The way I felt, watching the video of the sentencing and feeling my need for justice satisfied is one I share with a multitude of others. Disaffected, alienated, young men have long been the recruits for religious and ideological extremism in the West, longing for a mechanism with which to reclaim their dignity as men. Considered violent, antisocial, brutish—they adopt stereotypes of themselves and, in the process, invert societal criticism and wear it as a badge of honour. Young men deal with the putdown, the insult, the hidden injury to mental health and self-esteem, by upending social values, and upholding the undesirable as desirable. Physical strength and violence are celebrated; vulnerability and compassion are denigrated.

Muhammed told me that in Islam, good deeds and bad deeds are piled high on a scale, with sin weighing twice the amount of a good deed. Dunya (the material world) is a test, and Muslims try to pass this test by taking responsibility for their actions, both good and bad. Young men, creating their identities with aggressive, antisocial masculinity have found themselves unable to balance this scale, seeking to reclaim what they feel was taken from them through acts of hyper-masculinity and violence. Young men who no longer see themselves in the world around them seek to change this through the adoption of poisonous, extreme white-supremacist beliefs.

In the wake of the terror attacks, Ahmed Kilani, a prison chaplain at Goulburn Supermax in New South Wales, seemed to predict the tragedy when he commented: “I always said a white supremacist guy will make our Muslim prisoners [convicted of terrorism] look like boy scouts.”

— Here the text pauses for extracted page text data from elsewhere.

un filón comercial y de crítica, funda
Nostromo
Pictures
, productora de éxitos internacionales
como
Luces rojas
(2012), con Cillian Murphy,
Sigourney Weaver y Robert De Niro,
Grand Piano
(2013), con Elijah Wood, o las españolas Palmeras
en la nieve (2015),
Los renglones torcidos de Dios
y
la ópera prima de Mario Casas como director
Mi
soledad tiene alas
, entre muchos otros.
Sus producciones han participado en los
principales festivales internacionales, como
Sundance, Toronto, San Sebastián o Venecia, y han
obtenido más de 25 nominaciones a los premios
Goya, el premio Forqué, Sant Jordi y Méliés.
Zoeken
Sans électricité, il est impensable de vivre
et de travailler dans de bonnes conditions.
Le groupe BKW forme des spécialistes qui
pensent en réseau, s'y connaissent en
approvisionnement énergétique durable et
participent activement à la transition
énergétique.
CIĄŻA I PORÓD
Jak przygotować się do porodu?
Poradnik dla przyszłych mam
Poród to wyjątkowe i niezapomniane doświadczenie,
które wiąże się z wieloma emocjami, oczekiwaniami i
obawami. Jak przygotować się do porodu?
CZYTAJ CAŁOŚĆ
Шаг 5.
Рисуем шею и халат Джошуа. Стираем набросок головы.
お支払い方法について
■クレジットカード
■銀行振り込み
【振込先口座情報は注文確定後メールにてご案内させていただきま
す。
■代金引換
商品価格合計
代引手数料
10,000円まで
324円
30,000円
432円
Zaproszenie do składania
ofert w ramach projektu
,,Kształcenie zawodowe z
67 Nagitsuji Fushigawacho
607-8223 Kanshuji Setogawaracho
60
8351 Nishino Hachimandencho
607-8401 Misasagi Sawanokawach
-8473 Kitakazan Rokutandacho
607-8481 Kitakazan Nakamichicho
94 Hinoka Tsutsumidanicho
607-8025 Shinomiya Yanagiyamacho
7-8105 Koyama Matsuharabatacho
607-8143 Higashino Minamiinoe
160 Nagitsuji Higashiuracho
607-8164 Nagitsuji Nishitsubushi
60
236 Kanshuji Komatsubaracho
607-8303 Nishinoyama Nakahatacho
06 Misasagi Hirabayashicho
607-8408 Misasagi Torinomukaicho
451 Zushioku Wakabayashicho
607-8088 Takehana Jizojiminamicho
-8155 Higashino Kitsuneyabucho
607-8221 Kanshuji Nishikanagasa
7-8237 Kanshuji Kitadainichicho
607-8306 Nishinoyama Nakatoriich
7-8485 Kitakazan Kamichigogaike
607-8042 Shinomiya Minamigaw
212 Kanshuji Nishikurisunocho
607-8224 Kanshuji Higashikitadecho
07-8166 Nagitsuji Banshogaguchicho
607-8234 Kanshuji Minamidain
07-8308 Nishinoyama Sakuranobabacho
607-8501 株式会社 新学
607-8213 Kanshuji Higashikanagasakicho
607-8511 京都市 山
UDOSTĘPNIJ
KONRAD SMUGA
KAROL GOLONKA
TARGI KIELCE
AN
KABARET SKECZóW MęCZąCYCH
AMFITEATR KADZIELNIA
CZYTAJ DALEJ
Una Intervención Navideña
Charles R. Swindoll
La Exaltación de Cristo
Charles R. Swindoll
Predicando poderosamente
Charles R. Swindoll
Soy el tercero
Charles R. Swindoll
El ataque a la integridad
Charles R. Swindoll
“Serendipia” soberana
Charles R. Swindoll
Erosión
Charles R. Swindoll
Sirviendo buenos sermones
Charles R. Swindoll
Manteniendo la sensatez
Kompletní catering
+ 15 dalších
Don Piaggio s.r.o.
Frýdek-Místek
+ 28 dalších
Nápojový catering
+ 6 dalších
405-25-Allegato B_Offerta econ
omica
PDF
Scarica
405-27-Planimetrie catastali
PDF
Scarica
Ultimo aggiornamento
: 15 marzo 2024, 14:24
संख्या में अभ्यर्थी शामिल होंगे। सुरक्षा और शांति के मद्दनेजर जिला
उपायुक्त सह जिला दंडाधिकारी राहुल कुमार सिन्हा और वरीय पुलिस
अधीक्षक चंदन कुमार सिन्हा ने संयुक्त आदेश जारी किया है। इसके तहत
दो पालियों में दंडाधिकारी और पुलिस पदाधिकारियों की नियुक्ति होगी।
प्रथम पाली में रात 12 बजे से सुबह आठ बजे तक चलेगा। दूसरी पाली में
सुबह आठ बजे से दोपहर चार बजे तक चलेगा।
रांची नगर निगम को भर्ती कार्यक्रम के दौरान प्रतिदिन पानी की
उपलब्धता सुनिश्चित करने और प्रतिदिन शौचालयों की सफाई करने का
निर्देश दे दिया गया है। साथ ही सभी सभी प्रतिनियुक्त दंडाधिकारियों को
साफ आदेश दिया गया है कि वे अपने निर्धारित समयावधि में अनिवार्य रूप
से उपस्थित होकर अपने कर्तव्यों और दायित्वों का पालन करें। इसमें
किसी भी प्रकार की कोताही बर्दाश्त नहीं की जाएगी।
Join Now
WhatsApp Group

Both factions have stoked each other’s convictions, with miserable results. The imbalance has occurred. The scale was tipped on 15 March 2019 as the terrorist acted to right perceived insults, establish his warped perception of the world, and 51 Muslims said goodbye to their families, left the house, and never returned home.

It has been said that masculinity and ethnicity, “abrade, inflame, amplify, twist, negate, dampen and complicate each other.” When I consider Muhammed’s need to prove himself through gang membership, or my attempt to reconnect with my heritage through a tattoo, or the tragic consequences of abhorrent actions, I see a response to an environment in which young men feel they have very limited power. I see alienation determined by class and ethnicity, enacted in masculine terms. I see an attempt to reclaim identity through the most evil act capable of a human being.

My cedar is always with me. I need only look down to see its length and breadth, it’s foundation, bare below my shorts, spread across the top of the nerve endings in my knee—the most painful part. I earnt the right to honour my family forever, with pride. I earnt the right to attract stares after years of insults about bombs and guns, statements from people I thought were my friends that I “wasn’t that Lebanese”, as if my identity was a social privilege to be given and taken away. My own inability to pronounce my names right, the worst shame of all.

It can’t be taken from me now. I have made sure of that. So look at it. Admire it. Feel fear, repulsion, attraction in equal parts. I don’t care. It’s mine. I have staked my claim to my own identity.

After the Christchurch shooter was sentenced, the media called for a prisoner swap with Australia, to save the millions it will cost to keep him in prison for life without parole.

He is from New South Wales and would be housed in the Goulburn correctional centre, a super-maximum-security prison facility only for males. In Goulburn supermax, the majority of prisoners believe in Salafi-Jihadism, due to its cut and dried sense of right and wrong, and its fundamental, politicised version of Salafism. It calls for active expression of belief over personal observance of the teachings of Islam. It’s a coping mechanism, providing a structured routine for young men in an ultra-hostile environment where your survival is dictated by your ability to cope. After all, there’s not much to do in prison except wait, pray, and train. Train for the day your enemies are in front of you. Train for when you can take what is owed to you, even if that means tearing someone open from limb to limb.

They call Goulburn supermax, “Goulburn supermosque” because if you’re not Muslim in there: Good luck to you. Justice will be enacted, in its most bare terms.